One colleague, Judge Dabney
Friedrich, said she had known Boasberg since they overlapped at Yale Law School. After Trump appointed her to the district court in 2017, she said, he invited her to watch his court to see how he picked juries and handled issues. She said he ran his courtroom with unusual efficiency and dealt deftly with people.
“He gets to the crux of the problem quickly, doesn’t get bogged down in details, has a lot of common sense and communicates clearly,” Friedrich said, adding that he was “calm under pressure and seems unflappable to me.”
Some of Boasberg’s higher-profile rulings include a 2022 decision allowing an antitrust challenge to Meta, the parent company of Facebook, to proceed; a 2020 decision shutting down the Dakota Access Pipeline for environmental review reasons; and 2018 and 2019 decisions blocking Medicaid work requirements that the Trump administration had sought to impose.

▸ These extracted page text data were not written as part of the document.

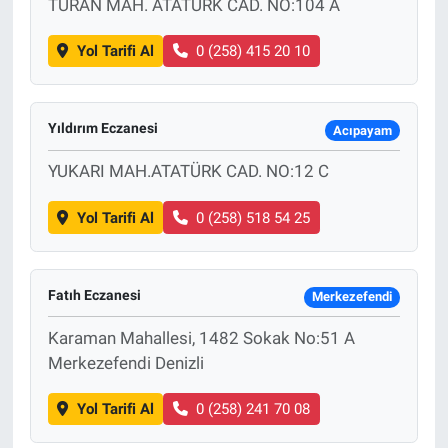
TURAN MAH. ATATÜRK CAD. NO:104 A
Yol Tarifi Al
0 (258) 415 20 10
Yıldırım Eczanesi
Acıpayam
YUKARI MAH.ATATÜRK CAD. NO:12 C
Yol Tarifi Al
0 (258) 518 54 25
Fatıh Eczanesi
Merkezefendi
Karaman Mahallesi, 1482 Sokak No:51 A
Merkezefendi Denizli
Yol Tarifi Al
0 (258) 241 70 08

Boasberg is also no stranger to handling politically charged matters related to the chaotic Trump presidency. He was the chief judge of the Foreign Intelligence Surveillance Court after the Justice Department’s inspector general had uncovered myriad errors and omissions in FBI applications for warrants to wiretap a former Trump campaign adviser, Carter Page, as part of the Russia investigation.
As part of managing the fallout from that discovery, the judge banned officials who had worked on the Page matter from further involvement in national-security wiretap applications and oversaw internal changes at the FBI, ratifying some changes it made on its own and imposing another himself.
Boasberg also ordered a review of all actions by an FBI lawyer, Kevin Clinesmith, whom the inspector general had discovered doctored an email in a way that kept one of the problems from coming to internal light. But when Clinesmith pleaded guilty, the judge rejected prosecutors’ request for prison time and sentenced him to probation, citing the destruction of his FBI career and how he had been vilified in a “media hurricane” as sufficiently punitive and a deterrent.
Ronald Machen, a former U.S. attorney in the District of Columbia who had worked alongside Boasberg when they were young federal prosecutors, said both as a prosecutor and a judge “he knew when you needed a heavy hand to hold someone accountable for a violent crime as opposed to when someone deserved a break — he had that balance.”
In a sentencing hearing in October 2021, as Boasberg imposed three months of home confinement on a rioter in line with the request of prosecutors, he told the defendant that the events of Jan. 6 were an attack on American democracy.
“I can’t emphasize enough, as I’ve said before, that the cornerstone of our democratic republic is the peaceful transfer of power after an election,” the judge told the defendant. “And what you and others did on Jan. 6 was nothing less than an attempt to undermine that system of government.”